Reinkommen ist leicht, rauskommen schwer: Kündigungen und Kontolöschungen verstecken sich hinter Rückhalte-Angeboten, Schuldgefühlen und Extra-Schritten.
🎬 Live im Shop: Konto löschen: trauriger Delfin → Bleibe-Bonus → Tipp-Bestätigung. Bei uns endet es garantiert mit echter Löschung.
Doppelte Verneinungen und verdrehte Checkbox-Logik sorgen dafür, dass du genau das ankreuzt, was du vermeiden wolltest.
🎬 Live im Shop: An der Kasse: „Ich möchte nicht keine Werbe-Mails erhalten ☐". Viel Erfolg.
Anzeigen im Look regulärer Inhalte — nur ein winziger „Anzeige"-Vermerk unterscheidet sie. Die Klickrate lebt von der Verwechslung.
🎬 Live im Shop: Im Feed stecken Produktkarten-Attrappen. Klick eine an und sie outet sich.
„Dein Warenkorb wird nur noch X Minuten reserviert" — eine erfundene Frist gegen das Nachdenken zwischen Auswahl und Kauf.
🎬 Live im Shop: Unser Warenkorb „schmilzt" alle 5 Minuten und rettet sich immer selbst.

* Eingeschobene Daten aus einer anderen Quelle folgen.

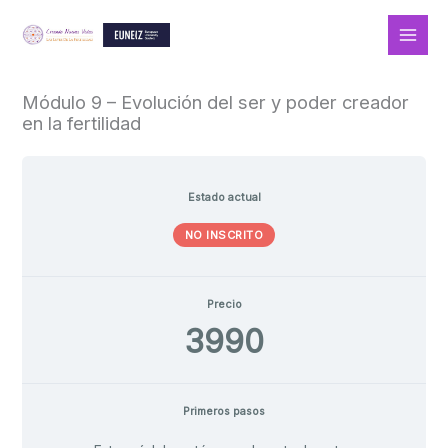
Ir
al
contenido
Módulo 9 – Evolución del ser y poder creador
en la fertilidad
Estado actual
NO INSCRITO
Precio
3990
Primeros pasos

Je weniger Klicks und Felder, desto weniger Momente zum Zweifeln. Bequemlichkeit ist die freundlichste Form der Manipulation.
🎬 Live im Shop: Unsere Kasse will nur Name und Ort — Fantasie erlaubt, Hauptsache schnell.

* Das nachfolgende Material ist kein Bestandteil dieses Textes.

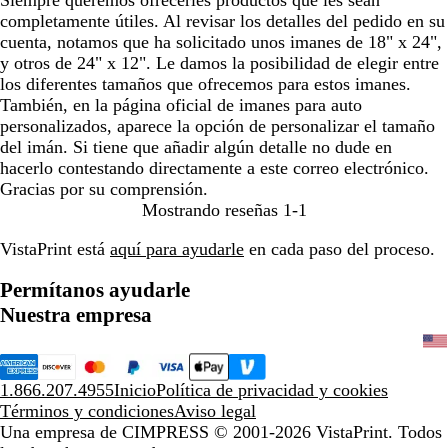
Siempre queremos ofrecerles productos que les sean
completamente útiles. Al revisar los detalles del pedido en su
cuenta, notamos que ha solicitado unos imanes de 18" x 24",
y otros de 24" x 12". Le damos la posibilidad de elegir entre
los diferentes tamaños que ofrecemos para estos imanes.
También, en la página oficial de imanes para auto
personalizados, aparece la opción de personalizar el tamaño
del imán. Si tiene que añadir algún detalle no dude en
hacerlo contestando directamente a este correo electrónico.
Gracias por su comprensión.
Mostrando reseñas
1-1
VistaPrint está
aquí para ayudarle
en cada paso del proceso.
Permítanos ayudarle
Nuestra empresa
1.866.207.4955
Inicio
Política de privacidad y cookies
Términos y condiciones
Aviso legal
Una empresa de CIMPRESS
© 2001-2026 VistaPrint. Todos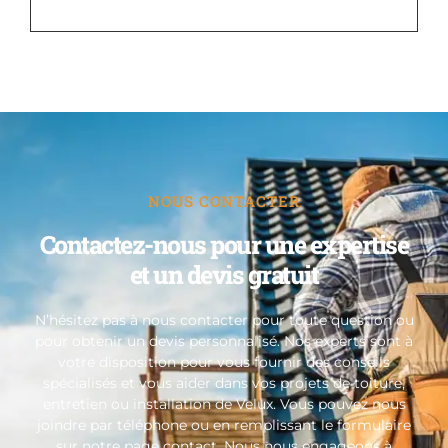
NOUS CONTACTER
Contactez-nous pour une expertise
et un devis gratuit
N’hésitez pas à nous contacter pour toute question ou
pour obtenir un devis personnalisé. Nos experts sont à
votre disposition pour vous fournir des conseils
spécialisés et vous aider dans vos projets de toiture,
entretien ou installation de Velux. Vous pouvez nous
joindre par téléphone ou en remplissant le formulaire
sur notre page contact. Nous nous engageons à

Begriffe grösstenteils nach Harry Brignull (deceptive.design), der den Begriff „Dark Patterns" 2010 geprägt hat. Diese Seite ist Aufklärung, keine Bauanleitung — wobei: Die Bauanleitung liegt längst in jedem zweiten Shop herum.
Erfundener Social Proof (Fake Social Proof)
„Anna aus Zürich hat gerade gekauft", „47 Leute schauen sich das an" — Menschen orientieren sich am Verhalten anderer. Sind die anderen erfunden, funktioniert es trotzdem.
🎬 Live im Shop: Laufband und Kauf-Meldungen kommen aus einem Zufallsgenerator; die Rezensionen sind deklarierte Fiktion.